How Leeds fixed retail

As Leeds Trinity opens its doors, we get a glimpse at the future of the high street and the role it must play in consumer economics.


By Jack Peat

Leeds is steeped in retail history, and so when Andrew Dudley told the Yorkshire Evening Post that his company’s latest development, Leeds Trinity,  would be spearheading the ‘revival of retail’ in the country, I couldn’t help but feel that he may have a point.

The demise of the British high street has become a periodical column in most daily newspapers, and the signs of the sector’s collapse have been hard to camouflage out on the streets. British consumers are now accustomed to the wrong side of an ‘open’ sign and would feel out of place in a city centre that didn’t sport at least one row of ‘for sale’ signs, but regardless of the causal factors of the sectors dip, the demise of the high street simply be a call for change.

Trinity Leeds will be the first major mall to open its doors to shoppers since September 2011 and the last in 2013. It has become the next step in the retail history of Yorkshire’s largest city, joining a spectacular group of shopping arcades that houses a number of boutique designers, along with the first branch of Harvey Nichols to be built outside London.

Nearly two decades later, Leeds is repeating the feat by welcoming Victoria’s Secret, an American lingerie firm, into its new shopping centre. Far more than a glorified retail complex, Trinity is leading a retail resurgence which could change the fortunes of our beleaguered high street.

Here’s how Leeds fixed retail, in four quick steps:


A recent Business Department-backed report revealed that town centres must stop just trying to copy Oxford Street if they are to recover from the economic crisis. Building on Mary Portas’s work to revive high streets that now have one in seven shops lying empty, the report argues that businesses and local politicians need to work out the ‘personality’ of their areas in order to better meet the needs of local residents and visitors.

Trinity works with the fabric of the town centre by joining the central high street and utilising central space in the city. Within close proximity of the train station and town’s main ‘squares’, the new building almost reflects the grandeur of the Corn Exchange, which is located only minutes away.


These days, shopping centres have to be ‘destinations’ to compete with the internet, Michael Gutman, the managing director for Westfield in Europe told the Economist. Florid architecture, high-end brands and lots of things to do other than shop are all vital to the modern mall, and they will be the reason shoppers close their laptops and make the journeys into town.
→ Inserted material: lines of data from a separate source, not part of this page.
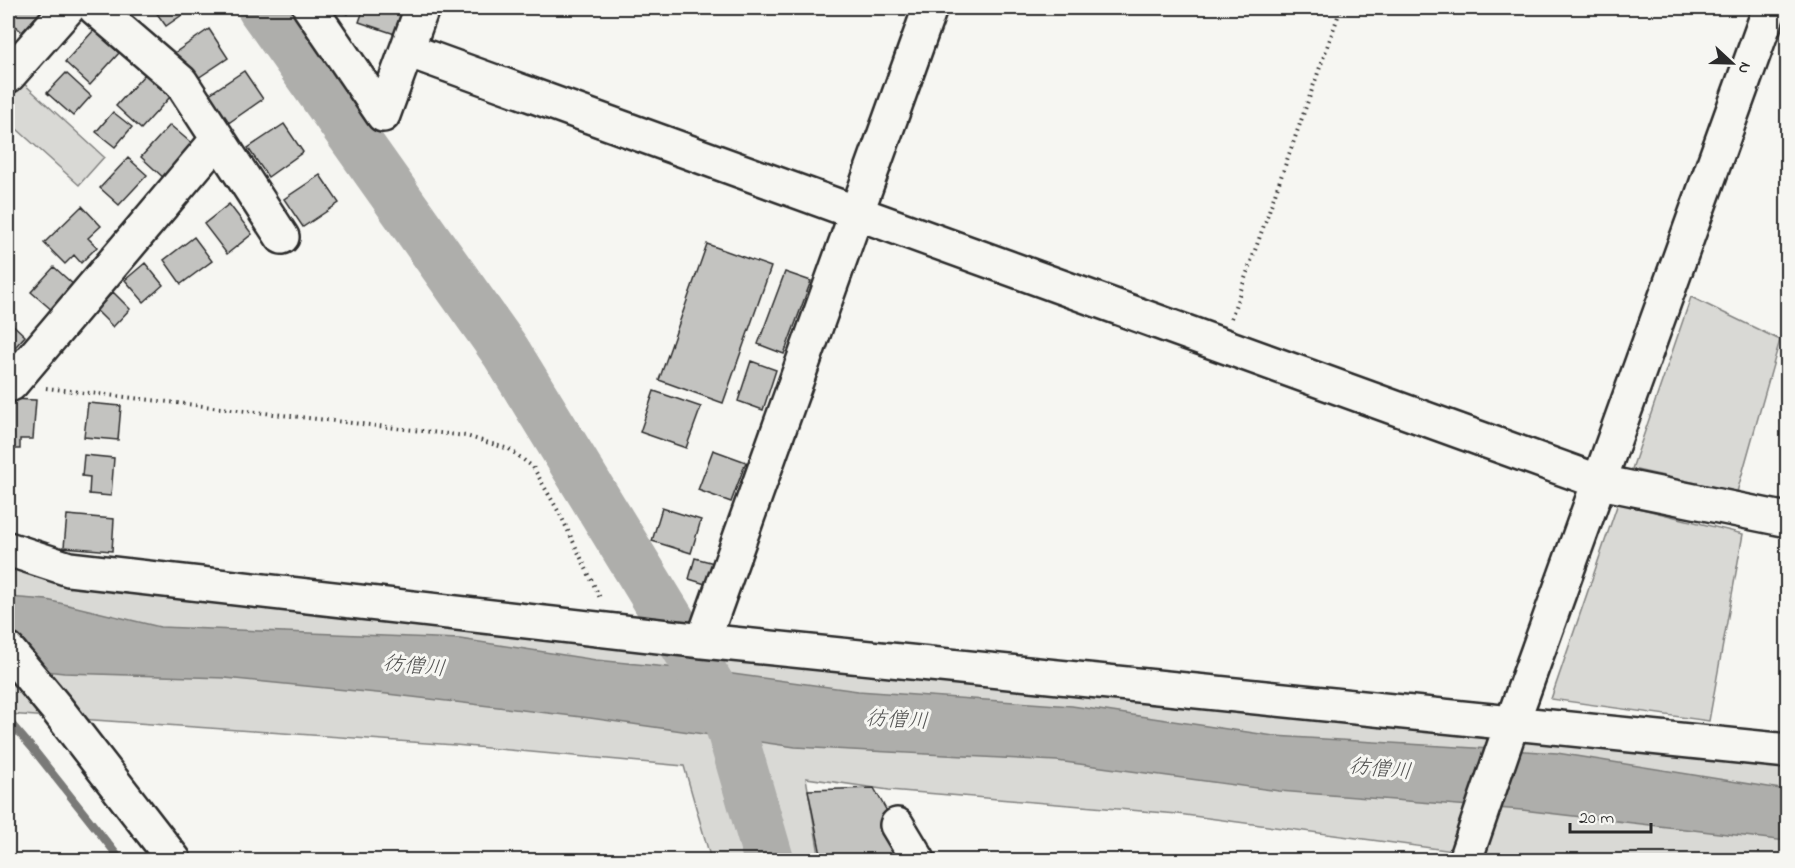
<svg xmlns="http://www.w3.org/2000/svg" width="1795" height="868" viewBox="0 0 1795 868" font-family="'Indie Flower','Klee One',sans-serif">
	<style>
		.green { fill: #d9d9d5; stroke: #828280; stroke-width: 1.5 }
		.water { fill: #aeaeab; stroke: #7a7a78; stroke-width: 1.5 }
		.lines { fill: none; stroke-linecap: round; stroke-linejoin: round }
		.stream { stroke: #7a7a78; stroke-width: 8 }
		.river { stroke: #aeaeab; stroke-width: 50 }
		.building { fill: #c3c3c0; stroke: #2b2b2b; stroke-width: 1.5 }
		.minor-casing { stroke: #2b2b2b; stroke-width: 38 }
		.path { stroke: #2b2b2b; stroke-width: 4; stroke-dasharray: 1.5 4.5; stroke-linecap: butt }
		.minor { stroke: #f6f6f2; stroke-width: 33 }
		.labels { text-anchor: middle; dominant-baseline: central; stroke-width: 6; stroke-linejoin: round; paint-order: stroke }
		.water-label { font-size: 21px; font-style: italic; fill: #525251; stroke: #f6f6f2 }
	</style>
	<rect width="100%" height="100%" fill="#f6f6f2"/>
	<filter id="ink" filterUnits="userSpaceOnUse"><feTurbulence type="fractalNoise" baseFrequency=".0167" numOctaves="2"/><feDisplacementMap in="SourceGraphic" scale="12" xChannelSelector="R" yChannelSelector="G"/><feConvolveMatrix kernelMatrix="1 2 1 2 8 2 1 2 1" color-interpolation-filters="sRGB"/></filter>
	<g filter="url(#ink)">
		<path class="green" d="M21 81 104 157 79 185 8 121V96Z
			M1691 297 1780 340 1737 492 1632 469Z
			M1618 503 1743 534 1709 721 1551 699Z
			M8 569 386 604 1787 751V860H1521L1178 814 889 790 806 778 820 860H711L684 766 455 745 8 714Z"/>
		<path class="water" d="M8 597 47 600 160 627 460 639 596 660 718 672 858 691 1072 706 1274 736 1557 753 1787 790V841L1522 810 1279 791 1057 761 795 747 590 718 387 694 225 678 64 673 8 667Z"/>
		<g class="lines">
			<path class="stream" d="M8 720 33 749 121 860"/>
			<path class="river" d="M262 8 506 352 726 712 769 860"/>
		</g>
		<path class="building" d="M8 8H44L22 32 8 19Z
			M153 8H192L166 26Z
			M329 8H351L348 14Z
			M364 8H404L395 34 359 22Z
			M209 29 228 58 192 82 173 54Z
			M94 30 119 53 90 85 65 62Z
			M8 39 14 45 8 52Z
			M244 71 263 99 227 124 208 95Z
			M66 73 91 96 73 116 47 93Z
			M145 74 170 97 141 129 116 106Z
			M113 112 132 127 115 147 96 132Z
			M284 124 303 152 268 177 248 148Z
			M170 125 196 147 166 180 141 157Z
			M128 158 147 175 119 205 100 188Z
			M320 175 339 203 303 227 284 199Z
			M229 204 252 234 227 254 204 224Z
			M82 206 101 226 88 238 97 247 81 263 74 255 65 264 44 243Z
			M194 237 212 261 181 284 164 260Z
			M707 244 771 267 723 403 659 380Z
			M145 263 163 285 144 302 125 280Z
			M54 267 75 286 53 311 31 292Z
			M785 272 811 281 784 354 758 344Z
			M113 292 130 309 113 327 96 310Z
			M8 320 25 336 8 355Z
			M751 361 776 370 763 410 738 401Z
			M654 391 701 407 686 448 640 432Z
			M8 399 36 400 33 439H20V449H8Z
			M88 403 121 406 118 440 84 437Z
			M713 450 746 462 731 502 698 490Z
			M84 455 114 458 111 496 89 494 90 477 82 476Z
			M662 508 701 520 691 553 652 541Z
			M67 515 114 519 112 551 64 547Z
			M695 558 718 564 712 586 689 579Z
			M874 788 914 860H822L808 790Z"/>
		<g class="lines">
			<g class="minor-casing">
				<path id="minor" d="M95 8 181 82 282 237
					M310 8 383 115 422 8
					M407 50 1600 482 1788 520
					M8 76 68 8
					M8 385 11 384 218 139
					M8 549 69 569 703 641 1788 751
					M703 641 930 8
					M8 650 57 709 174 860
					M897 825 918 860
					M1465 860 1512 723 1770 8"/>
			</g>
			<path class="path" d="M1231 318 1341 8
				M46 388 466 436 509 449 533 467 561 516 601 600"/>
			<use href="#minor" class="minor"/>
		</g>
	</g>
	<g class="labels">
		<g class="water-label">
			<text transform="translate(414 667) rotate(6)">彷僧川</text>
			<text transform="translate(897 721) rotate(3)">彷僧川</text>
			<text transform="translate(1380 770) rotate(6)">彷僧川</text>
		</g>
	</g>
	<rect width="1795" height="868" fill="none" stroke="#f6f6f2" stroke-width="30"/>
	<rect x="15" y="15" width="1765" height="838" fill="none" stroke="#2b2b2b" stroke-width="2" filter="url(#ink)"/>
	<g transform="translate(1732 63) rotate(112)" stroke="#f6f6f2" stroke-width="4.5" paint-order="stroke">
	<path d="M0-4.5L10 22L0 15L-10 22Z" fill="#2b2b2b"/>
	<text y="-9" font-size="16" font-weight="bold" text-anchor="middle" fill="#2b2b2b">N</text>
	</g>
	<path d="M1570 823v9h81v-9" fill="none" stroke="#2b2b2b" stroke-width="3"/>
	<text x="1579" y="823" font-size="18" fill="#2b2b2b" stroke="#f6f6f2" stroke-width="4.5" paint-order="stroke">20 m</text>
</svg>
Trinity Leeds is covered by a striking glass dome. A quarter of the space is used by restaurants and various other leisure facilities—far more than in older malls. “You can’t eat out online,” notes Gerald Jennings, an executive at Land Securities, the site’s developer and operator.

What’s more, Trinity offers independent chains that are more of an ‘occasion’ than the average night out. Bars such as The Alchemist, The Botanist and Cielo Blanco shout personality, while the new cinema is steeped in luxury for the maximum experience.

Flagship, not toy ship

Retailers are starting to cut down in stores to just a few ‘flagship’ stores. “Before you needed 250 or so stores to reach most of the population,” says Andrew Shepherd of BNP Paribas. “Now big retailers want perhaps 75.” Shops are therefore becoming “brand ambassadors” by complementing websites, rather than retailers running two ventures separately.

Almost half of the stores in Trinity are new to the city, with Apple, Hollister, and Mango among the names debuting in Leeds. These will be complemented by new flagship stores from brands including Marks & Spencer, Next, River Island and Topshop, who are doubtless dropping their lacklustre attempts elsewhere in the city.


Finally, convenience is king in a ‘I want it now’ culture. With plentiful floor space, cheap or free car-parking and easy access for delivery lorries that retailers want, the central location of Trinity Leeds as well as the convenience of having everything under one roof has proved a winner for consumers and retailers alike.

1 Response

  1. Fantastic article. Though I believe it’s about delivering a seamless and multichannel shopper experience (not just a pretty building) that will win in retail. Instore (or on the high street) is only one touch point in a very fragmented and commoditised marketing landscape. Making sure that the shopper is continuously catered for at every moment is critical to success. Shopper behaviour is significantly changing, they are empowered and in control. If retailers fail to recognise this opportunity then they will lose out.